* SUPPLIED DATA
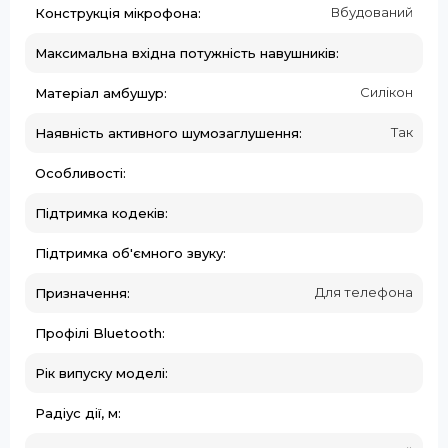
Вбудований
Конструкція мікрофона:
Максимальна вхідна потужність навушників:
Силікон
Матеріал амбушур:
Так
Наявність активного шумозаглушення:
Особливості:
Підтримка кодеків:
Підтримка об'ємного звуку:
Для телефона
Призначення:
Профілі Bluetooth:
Рік випуску моделі:
Радіус дії, м:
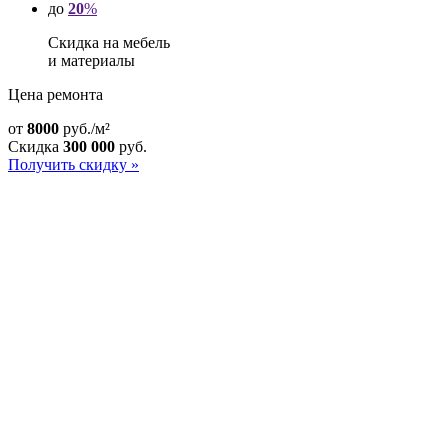
до
20
%
Скидка на мебель
и материалы
Цена ремонта
от
8000
руб./м²
Скидка
300 000
руб.
Получить скидку »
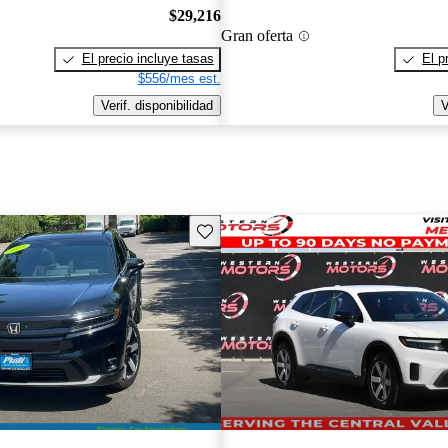
$29,216
Gran oferta
El precio incluye tasas
El p
$556/mes est.
Verif. disponibilidad
V
Guarda este Aviso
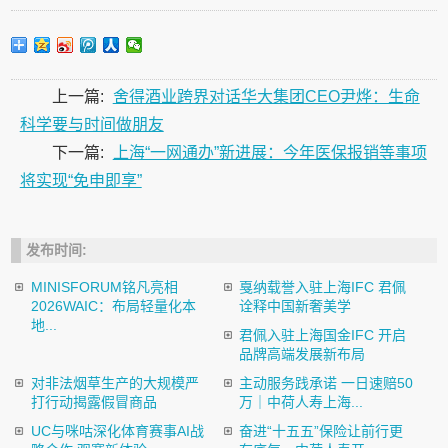
上一篇:
舍得酒业跨界对话华大集团CEO尹烨：生命
科学要与时间做朋友
下一篇:
上海“一网通办”新进展：今年医保报销等事项
将实现“免申即享”
发布时间:
MINISFORUM铭凡亮相
戛纳载誉入驻上海IFC 君佩
2026WAIC：布局轻量化本
诠释中国新奢美学
地...
君佩入驻上海国金IFC 开启
品牌高端发展新布局
对非法烟草生产的大规模严
主动服务践承诺 一日速赔50
打行动揭露假冒商品
万｜中荷人寿上海...
UC与咪咕深化体育赛事AI战
奋进“十五五”保险让前行更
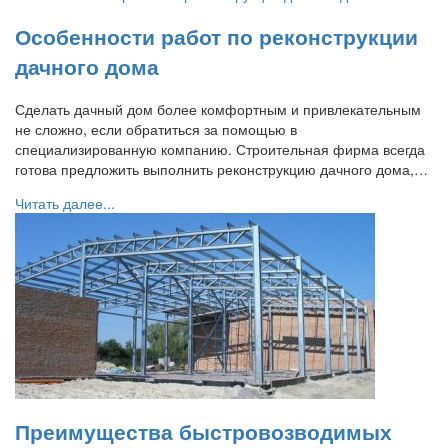
Особенности работ по реконструкции
дачного дома
Сделать дачный дом более комфортным и привлекательным
не сложно, если обратиться за помощью в
специализированную компанию. Строительная фирма всегда
готова предложить выполнить реконструкцию дачного дома,…
Читать далее...
Преимущества быстровозводимых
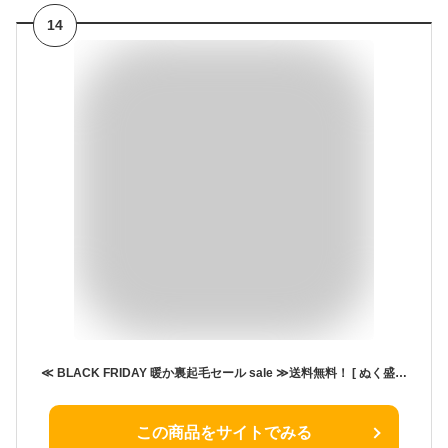
14
≪ BLACK FRIDAY 暖か裏起毛セール sale ≫送料無料！ [ ぬく盛り ] 裏起毛 ワンピース マキシ ロング スウェット 暖かい ワンピ レディース ルームウェア おしゃれ 部屋着 長袖 ポケット パーカー 冬 秋 秋冬 リラックス マキシワンピース [E1121] 【送料無料】
この商品をサイトでみる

* PROBLEM STATEMENT
Put every line of text read from the pages in the data above into a JSON list of strings, one string per line, skipping blank lines. Leave the pictures out.

* WRITTEN ANSWER
[
  "Вбудований",
  "Конструкція мікрофона:",
  "Максимальна вхідна потужність навушників:",
  "Силікон",
  "Матеріал амбушур:",
  "Так",
  "Наявність активного шумозаглушення:",
  "Особливості:",
  "Підтримка кодеків:",
  "Підтримка об'ємного звуку:",
  "Для телефона",
  "Призначення:",
  "Профілі Bluetooth:",
  "Рік випуску моделі:",
  "Радіус дії, м:",
  "до",
  "20",
  "%",
  "Скидка на мебель",
  "и материалы",
  "Цена ремонта",
  "от",
  "8000",
  "руб./м²",
  "Скидка",
  "300 000",
  "руб.",
  "Получить скидку »",
  "$29,216",
  "Gran oferta",
  "El precio incluye tasas",
  "El p",
  "$556/mes est.",
  "Verif. disponibilidad",
  "V",
  "Guarda este Aviso",
  "上一篇:",
  "舍得酒业跨界对话华大集团CEO尹烨：生命",
  "科学要与时间做朋友",
  "下一篇:",
  "上海“一网通办”新进展：今年医保报销等事项",
  "将实现“免申即享”",
  "发布时间:",
  "MINISFORUM铭凡亮相",
  "戛纳载誉入驻上海IFC 君佩",
  "2026WAIC：布局轻量化本",
  "诠释中国新奢美学",
  "地...",
  "君佩入驻上海国金IFC 开启",
  "品牌高端发展新布局",
  "对非法烟草生产的大规模严",
  "主动服务践承诺 一日速赔50",
  "打行动揭露假冒商品",
  "万｜中荷人寿上海...",
  "UC与咪咕深化体育赛事AI战",
  "奋进“十五五”保险让前行更",
  "Особенности работ по реконструкции",
  "дачного дома",
  "Сделать дачный дом более комфортным и привлекательным",
  "не сложно, если обратиться за помощью в",
  "специализированную компанию. Строительная фирма всегда",
  "готова предложить выполнить реконструкцию дачного дома,…",
  "Читать далее...",
  "Преимущества быстровозводимых",
  "14",
  "≪ BLACK FRIDAY 暖か裏起毛セール sale ≫送料無料！ [ ぬく盛り ] 裏起毛 ワンピース マキシ ロング スウェット 暖かい ワンピ レディース ルームウェア おしゃれ 部屋着 長袖 ポケット パーカー 冬 秋 秋冬 リラックス マキシワンピース [E1121] 【送料無料】",
  "この商品をサイトでみる"
]